Deep Learning: In Practice

face Luca Grillotti

Before implementing a Deep Learning model, you will need to define precisely which specifications you will need to take into account.

In particular, you will need to think about:

  • what type of data do you want to consider? This way, you will know how to process the input of your neural network.
  • what do you intend to do? This way, you will be able to determine what is the output of your neural network, and what is the loss function that you will intend to minimise.
  • how to adjust the hidden structure of the network (e.g. the number of neurons, number of layers…) depending on the complexity of the problem.
  • how you intend to train your model

the input data

First, you will need to consider which type of data you want your model to process.
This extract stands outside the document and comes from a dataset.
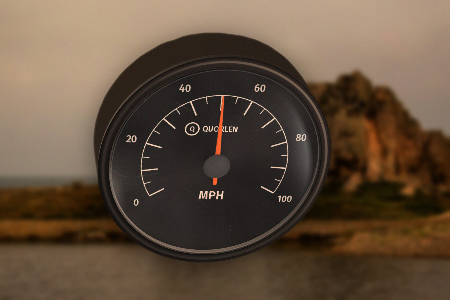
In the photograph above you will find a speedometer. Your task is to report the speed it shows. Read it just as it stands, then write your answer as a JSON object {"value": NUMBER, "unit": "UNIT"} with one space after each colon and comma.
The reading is {"value": 50, "unit": "mph"}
Depending on the problem considered, the input data may be:

  • images
  • sequences
  • videos
  • audio files

You also may need to pre-process your dataset (e.g. by normalising it, by projecting it to a low dimensional space, by adding random noise to the images).

output and loss

After having defined precisely how to process the input, you will have to decide of the purpose of your model. In other words, you will have to ask yourself:

  • What are the outputs of your neural network?
  • Which loss function L(\cdot) to minimise to achieve the intended purpose? How will the outputs be processed by that loss function?

hidden structure

Once you have defined the input and output of your neural network, you will have to consider the internal structure of your model.
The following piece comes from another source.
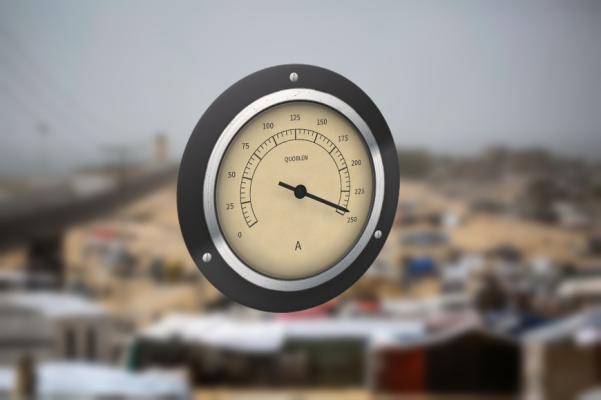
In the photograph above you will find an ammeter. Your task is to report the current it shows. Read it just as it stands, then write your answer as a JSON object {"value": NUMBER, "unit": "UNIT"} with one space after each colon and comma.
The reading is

That internal structure determines the overall complexity of your model.

Here are some things you may need to think about while you design it:

  • What type of layer do you need? (Fully Connected? Convolutional?)
  • Which activation function \phi(\cdot) do you intend to use?
  • Which number of layers do you want?
  • Which number of neurons do you want in each layer?
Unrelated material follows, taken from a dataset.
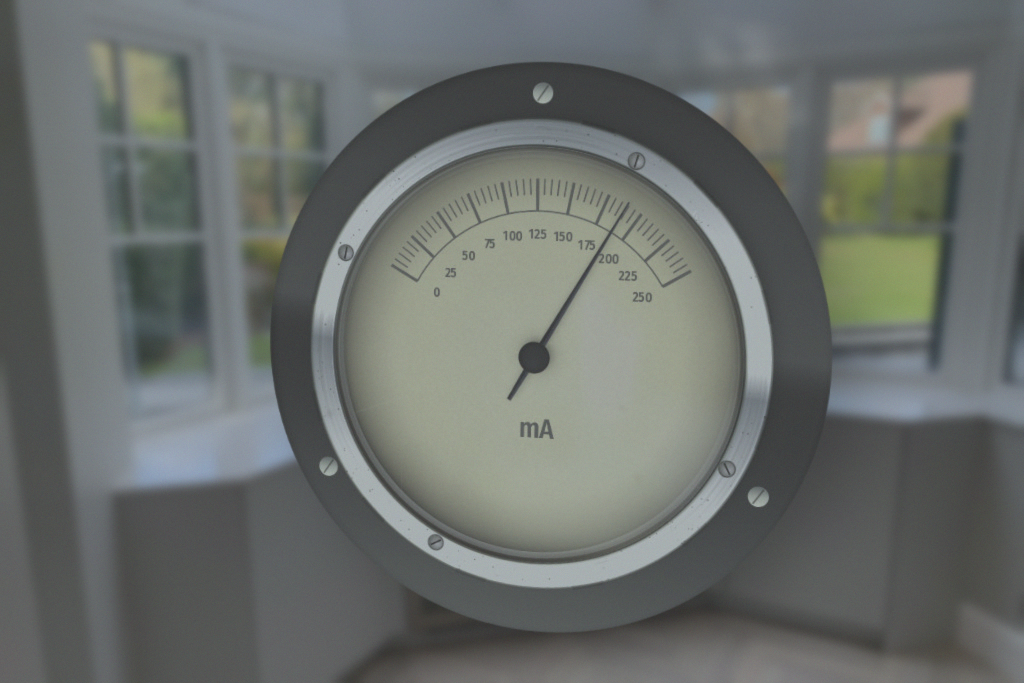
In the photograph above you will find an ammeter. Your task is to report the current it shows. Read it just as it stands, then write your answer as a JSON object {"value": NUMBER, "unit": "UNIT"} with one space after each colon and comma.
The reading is {"value": 190, "unit": "mA"}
A validation dataset can be used to evaluate each model, and to optimise these hyper-parameters.

training and testing

Optimiser

You will have to choose an optimiser for optimising the weights of the neural network in order to minimise the loss L(\cdot). Several gradient-based optimisers are available in most Deep Learning libraries, such as:

  • Stochastic Gradient Descent (SGD)
  • RMSProp
  • Adam

The way all these optimisers work is beyond of the scope of this course.

Training

The training phase most of the time consists of the following steps:

  1. Taking a batch B_{\mathcal{D}} of data,
  2. Compute the output o of the neural network given the batch B_{\mathcal{D}} as input
  3. Compute the loss function L(\cdot) depending on the output o
  4. Compute the gradient of the loss \dfrac{\partial L}{\partial\cdot} using the backpropagation algorithm
  5. Perform one optimisation step using the optimiser described above
  6. Start again at step 1.

Testing

After the training phase, the accuracy of the trained model can be evaluated on a test dataset.